Ceux-ci se regroupent en un bloc puissant autour de la Russie et se dressent contre le bloc occidental, à la tête duquel se trouvent les grandes puissances coloniales blanches.

Ce ne sont pas seulement les anti-atlantistes qui crient que c’était la grande perspective révolutionnaire de la Russie dès le début : l’alliance, avec l’État des Soviets, d’une part de la classe ouvrière des pays occidentaux, d’autre part des peuples opprimés de couleur, pour renverser l’impérialisme capitaliste. Ce sont les mêmes journalistes du côté américain qui, rappelant la lutte telle qu’elle était il y a trente ans, rendent hommage à leur ennemi pour la puissante continuité historique de sa stratégie mondiale.

Ce fut Zinoviev, qui n’avait pourtant pas l’allure d’un guerrier, qui lut le manifeste final des débats. Il était le président de l’Internationale prolétarienne, et à sa voix les hommes de couleur répondirent d’un seul cri, en brandissant leurs épées et leurs cimeterres. «L’Internationale communiste invite les peuples de l’Orient à renverser par la force des armes les oppresseurs de l’Occident ; à cette fin, elle proclame la Guerre sainte contre eux et désigne l’Angleterre comme le premier ennemi à affronter et à combattre !»

● **LIGNES DE DONNÉES**:

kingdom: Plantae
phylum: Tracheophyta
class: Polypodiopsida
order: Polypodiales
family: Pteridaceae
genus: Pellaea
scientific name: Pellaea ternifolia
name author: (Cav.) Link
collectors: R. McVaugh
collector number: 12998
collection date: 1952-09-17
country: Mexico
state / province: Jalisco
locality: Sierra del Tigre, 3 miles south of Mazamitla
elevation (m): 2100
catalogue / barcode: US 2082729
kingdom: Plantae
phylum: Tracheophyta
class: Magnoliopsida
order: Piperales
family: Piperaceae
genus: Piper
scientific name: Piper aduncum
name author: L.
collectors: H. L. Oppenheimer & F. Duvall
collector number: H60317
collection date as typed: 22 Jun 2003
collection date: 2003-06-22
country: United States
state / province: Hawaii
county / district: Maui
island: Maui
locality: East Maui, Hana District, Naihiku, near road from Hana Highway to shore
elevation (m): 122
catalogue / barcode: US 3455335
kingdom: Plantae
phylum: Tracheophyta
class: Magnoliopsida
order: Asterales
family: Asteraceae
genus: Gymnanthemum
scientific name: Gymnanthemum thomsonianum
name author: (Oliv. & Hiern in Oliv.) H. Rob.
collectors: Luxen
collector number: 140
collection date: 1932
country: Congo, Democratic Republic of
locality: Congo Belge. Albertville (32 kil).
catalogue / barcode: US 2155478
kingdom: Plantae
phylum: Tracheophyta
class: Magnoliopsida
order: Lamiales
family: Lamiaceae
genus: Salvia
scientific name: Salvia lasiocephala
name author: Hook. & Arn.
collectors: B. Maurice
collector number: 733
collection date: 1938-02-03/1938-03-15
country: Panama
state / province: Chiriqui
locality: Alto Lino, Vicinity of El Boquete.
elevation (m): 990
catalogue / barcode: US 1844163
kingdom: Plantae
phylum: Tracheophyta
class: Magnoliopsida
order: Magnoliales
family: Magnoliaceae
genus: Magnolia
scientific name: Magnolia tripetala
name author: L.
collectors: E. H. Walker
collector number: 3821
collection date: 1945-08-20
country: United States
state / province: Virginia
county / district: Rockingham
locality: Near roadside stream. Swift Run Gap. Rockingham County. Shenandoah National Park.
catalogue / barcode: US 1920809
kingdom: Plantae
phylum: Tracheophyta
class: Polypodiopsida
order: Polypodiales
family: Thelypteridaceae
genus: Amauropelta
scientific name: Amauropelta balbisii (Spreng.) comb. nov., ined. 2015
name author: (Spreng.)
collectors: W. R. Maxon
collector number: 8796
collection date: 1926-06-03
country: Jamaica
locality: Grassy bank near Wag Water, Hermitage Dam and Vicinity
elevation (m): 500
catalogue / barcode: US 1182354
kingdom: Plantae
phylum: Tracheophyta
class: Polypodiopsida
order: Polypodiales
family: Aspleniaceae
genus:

● **ÉNONCÉ DÉTAILLÉ**: Transcrivez mot pour mot, s’il vous plaît, le passage de l’extrait qui commence à « Ce ne sont pas » et se termine à « sa stratégie mondiale. ». Ces données forment un ensemble à part, indépendant de l’extrait.

● **EXERCICE RÉSOLU**:
Ce ne sont pas seulement les anti-atlantistes qui crient que c’était la grande perspective révolutionnaire de la Russie dès le début : l’alliance, avec l’État des Soviets, d’une part de la classe ouvrière des pays occidentaux, d’autre part des peuples opprimés de couleur, pour renverser l’impérialisme capitaliste. Ce sont les mêmes journalistes du côté américain qui, rappelant la lutte telle qu’elle était il y a trente ans, rendent hommage à leur ennemi pour la puissante continuité historique de sa stratégie mondiale.